Best Practice May Not Be Good Practice


Emulation of best practices has been central to the development of diversity and inclusion in the United States. Myriad conferences, on-line resources and print journals, even distinguished organizations are devoted to promulgating best practices. Yet, a focus on best practices may be stymieing the development of diversity and inclusion.

Best practices can be counter-productive in four ways. First, best practices may lack an evidence base. Exactly who is the judge of whether a diversity practice is a best practice? Evidence, based on rigorous, systematic, objective evaluation, is often weak or non-existent. At the very least, organizations that seek best practices need a set of objective criteria against which to judge diversity and inclusion best practices.

Second, what is a best practice for one organization may not be a very good practice for another. Best practices, while they may be instructive, must fit the context, culture, business or organizational model, and personnel of the organization in which they will be implemented.

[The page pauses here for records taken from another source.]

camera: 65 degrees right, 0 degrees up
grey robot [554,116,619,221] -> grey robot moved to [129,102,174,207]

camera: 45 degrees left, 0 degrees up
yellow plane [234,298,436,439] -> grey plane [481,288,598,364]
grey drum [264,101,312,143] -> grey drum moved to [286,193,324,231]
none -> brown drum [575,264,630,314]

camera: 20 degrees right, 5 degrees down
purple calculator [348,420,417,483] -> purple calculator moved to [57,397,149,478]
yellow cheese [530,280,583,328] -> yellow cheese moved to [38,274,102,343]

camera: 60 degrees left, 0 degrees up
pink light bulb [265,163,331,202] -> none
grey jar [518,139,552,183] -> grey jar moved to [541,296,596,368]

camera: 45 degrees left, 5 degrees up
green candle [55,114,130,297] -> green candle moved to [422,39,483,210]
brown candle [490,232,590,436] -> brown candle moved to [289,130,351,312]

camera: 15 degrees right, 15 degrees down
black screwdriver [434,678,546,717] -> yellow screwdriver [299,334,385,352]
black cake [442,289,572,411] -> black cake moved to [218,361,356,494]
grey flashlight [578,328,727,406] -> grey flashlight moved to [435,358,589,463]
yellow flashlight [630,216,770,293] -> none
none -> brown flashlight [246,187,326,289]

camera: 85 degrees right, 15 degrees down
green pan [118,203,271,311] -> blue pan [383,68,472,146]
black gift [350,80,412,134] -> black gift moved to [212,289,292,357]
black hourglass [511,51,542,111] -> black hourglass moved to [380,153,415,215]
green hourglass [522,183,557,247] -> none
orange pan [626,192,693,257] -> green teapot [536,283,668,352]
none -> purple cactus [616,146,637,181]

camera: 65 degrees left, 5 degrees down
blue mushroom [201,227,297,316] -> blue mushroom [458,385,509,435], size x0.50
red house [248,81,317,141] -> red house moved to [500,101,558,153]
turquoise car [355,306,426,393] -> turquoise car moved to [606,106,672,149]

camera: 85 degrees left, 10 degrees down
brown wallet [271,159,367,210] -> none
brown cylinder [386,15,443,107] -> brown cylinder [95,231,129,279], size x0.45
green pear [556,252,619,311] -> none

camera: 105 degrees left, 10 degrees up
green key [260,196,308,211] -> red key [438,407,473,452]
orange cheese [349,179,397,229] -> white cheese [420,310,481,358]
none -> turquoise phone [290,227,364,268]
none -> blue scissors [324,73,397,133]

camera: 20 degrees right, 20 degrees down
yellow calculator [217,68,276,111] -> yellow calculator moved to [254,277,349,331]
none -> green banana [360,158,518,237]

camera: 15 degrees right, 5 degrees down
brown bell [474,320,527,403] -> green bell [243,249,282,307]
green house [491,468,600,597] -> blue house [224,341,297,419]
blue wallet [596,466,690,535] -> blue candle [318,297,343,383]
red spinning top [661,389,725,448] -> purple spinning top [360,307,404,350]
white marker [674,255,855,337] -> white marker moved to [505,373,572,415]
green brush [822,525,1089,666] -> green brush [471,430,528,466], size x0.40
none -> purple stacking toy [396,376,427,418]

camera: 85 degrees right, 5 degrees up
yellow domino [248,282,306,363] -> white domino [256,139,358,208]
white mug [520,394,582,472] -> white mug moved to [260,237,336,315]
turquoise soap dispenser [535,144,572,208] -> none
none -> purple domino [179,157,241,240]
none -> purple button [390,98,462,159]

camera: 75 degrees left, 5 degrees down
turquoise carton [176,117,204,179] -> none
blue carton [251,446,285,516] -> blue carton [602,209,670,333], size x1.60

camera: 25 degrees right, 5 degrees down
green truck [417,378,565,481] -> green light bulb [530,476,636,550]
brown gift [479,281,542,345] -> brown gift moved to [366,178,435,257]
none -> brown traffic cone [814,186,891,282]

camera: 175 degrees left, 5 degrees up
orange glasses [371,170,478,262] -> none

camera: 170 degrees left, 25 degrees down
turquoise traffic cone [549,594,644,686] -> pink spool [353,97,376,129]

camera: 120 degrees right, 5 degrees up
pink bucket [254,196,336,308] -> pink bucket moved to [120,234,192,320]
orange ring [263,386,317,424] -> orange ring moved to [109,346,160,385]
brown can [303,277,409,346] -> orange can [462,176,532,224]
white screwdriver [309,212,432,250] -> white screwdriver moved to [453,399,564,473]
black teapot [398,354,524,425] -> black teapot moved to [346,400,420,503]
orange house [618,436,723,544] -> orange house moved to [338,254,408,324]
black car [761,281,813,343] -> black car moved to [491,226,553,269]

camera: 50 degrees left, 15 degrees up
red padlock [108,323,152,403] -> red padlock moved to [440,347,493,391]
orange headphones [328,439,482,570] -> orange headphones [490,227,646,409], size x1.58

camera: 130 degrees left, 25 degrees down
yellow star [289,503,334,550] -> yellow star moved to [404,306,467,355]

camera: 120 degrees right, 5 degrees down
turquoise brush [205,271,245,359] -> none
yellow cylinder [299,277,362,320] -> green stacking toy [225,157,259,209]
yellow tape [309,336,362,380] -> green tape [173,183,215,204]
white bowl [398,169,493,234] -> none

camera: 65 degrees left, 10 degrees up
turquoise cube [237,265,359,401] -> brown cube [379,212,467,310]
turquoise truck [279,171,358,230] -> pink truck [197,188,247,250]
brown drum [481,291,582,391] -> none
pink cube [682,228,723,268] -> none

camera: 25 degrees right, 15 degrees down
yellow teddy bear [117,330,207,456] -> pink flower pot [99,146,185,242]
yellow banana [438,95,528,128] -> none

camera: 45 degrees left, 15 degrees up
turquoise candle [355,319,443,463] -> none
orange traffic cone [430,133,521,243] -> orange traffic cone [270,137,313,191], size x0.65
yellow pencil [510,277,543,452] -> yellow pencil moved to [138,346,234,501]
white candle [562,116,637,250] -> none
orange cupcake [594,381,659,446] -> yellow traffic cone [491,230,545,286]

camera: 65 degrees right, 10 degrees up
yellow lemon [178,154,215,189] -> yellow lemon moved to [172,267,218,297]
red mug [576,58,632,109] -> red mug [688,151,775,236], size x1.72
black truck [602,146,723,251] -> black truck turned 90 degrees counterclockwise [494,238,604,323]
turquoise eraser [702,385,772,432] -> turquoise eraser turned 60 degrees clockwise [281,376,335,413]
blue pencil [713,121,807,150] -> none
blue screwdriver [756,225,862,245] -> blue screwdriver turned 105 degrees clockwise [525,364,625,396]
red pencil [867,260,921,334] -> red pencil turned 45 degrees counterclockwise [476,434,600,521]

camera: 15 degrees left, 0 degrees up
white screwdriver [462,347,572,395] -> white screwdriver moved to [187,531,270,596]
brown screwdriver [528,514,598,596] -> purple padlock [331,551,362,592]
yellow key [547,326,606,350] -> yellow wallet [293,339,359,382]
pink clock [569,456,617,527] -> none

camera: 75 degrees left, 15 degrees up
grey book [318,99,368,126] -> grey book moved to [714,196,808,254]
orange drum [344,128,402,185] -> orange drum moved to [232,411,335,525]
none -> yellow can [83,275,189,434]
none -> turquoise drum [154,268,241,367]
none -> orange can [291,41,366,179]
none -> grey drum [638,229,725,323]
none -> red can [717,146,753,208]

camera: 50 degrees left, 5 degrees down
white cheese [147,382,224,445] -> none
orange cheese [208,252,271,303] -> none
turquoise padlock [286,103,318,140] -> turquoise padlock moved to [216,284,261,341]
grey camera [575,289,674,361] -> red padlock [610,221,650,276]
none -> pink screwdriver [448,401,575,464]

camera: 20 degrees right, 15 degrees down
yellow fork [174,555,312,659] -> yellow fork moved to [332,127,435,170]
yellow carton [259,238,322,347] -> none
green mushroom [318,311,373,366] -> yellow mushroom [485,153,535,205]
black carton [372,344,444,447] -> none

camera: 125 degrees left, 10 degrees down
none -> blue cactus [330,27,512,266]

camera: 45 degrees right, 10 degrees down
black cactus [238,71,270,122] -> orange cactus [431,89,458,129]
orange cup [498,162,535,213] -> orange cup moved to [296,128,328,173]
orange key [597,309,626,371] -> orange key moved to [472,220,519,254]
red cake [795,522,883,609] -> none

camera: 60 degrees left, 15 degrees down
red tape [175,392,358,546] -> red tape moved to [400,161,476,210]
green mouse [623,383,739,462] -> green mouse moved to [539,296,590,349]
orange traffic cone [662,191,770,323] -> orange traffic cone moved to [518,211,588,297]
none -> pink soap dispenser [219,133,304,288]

Third, best practice flies in the face of sustainable competitive advantage. The prime business value of diversity is that it differentiates an organization in its talent and product/service markets, those markets in which it competes for talent and for customers and clients, giving the organization competitive advantage. The mechanism of differentiation is that, in part, employees select and remain in an organization because the diversity environment and practices of that organization are superior. And, in part, consumers and businesses select and purchase from one organization over another because the selected organization’s products and services and how they are sold and delivered are more sensitive to their cultural needs and business or personal requirements. If most organizations have the same or similar best practices, then those practices will no longer differentiate them and they will lose whatever competitive advantage they have achieved.

To be sustainable, the distinctive features of an organization’s workplace, products, and services must be very difficult to replicate or surpass. The moment that competitors are able to replicate or advance upon the practices that differentiate an organization is the moment when that organization loses its sustainable competitive advantage in talent and product/service markets. To establish sustainable competitive advantage, organizations must create barriers to talent and product/service market competitors by making their diversity practices difficult or expensive to replicate or by evolving them so rapidly that others cannot catch up. Adopting the best practices of others neither establishes barriers (if you can copy a best practice, others can too) nor leads to rapid evolution (by definition, a best practice is the exemplar of the status quo) and opens the door to loss of differentiation power.

Finally, and perhaps most insidious, putting best practices on pedestals slows down the evolution of diversity and inclusion. The benefit of market competition is that it drives constant innovation to sustain or capture a leadership position. If organizations are simply matching each other, rather than trying to leapfrog each other, diversity practice will advance more slowly. To advance the practice of diversity and inclusion and sustain competitive advantage, organizations should pursue innovative next practices.

Best practices can certainly play a role in developing next practices. The danger is the complacent use of best practices. Insofar as organizations have and effectively apply the capability to qualify and adapt best practices and, then, rapidly transform those best practices into next practices, they will be able to establish sustainable competitive advantage.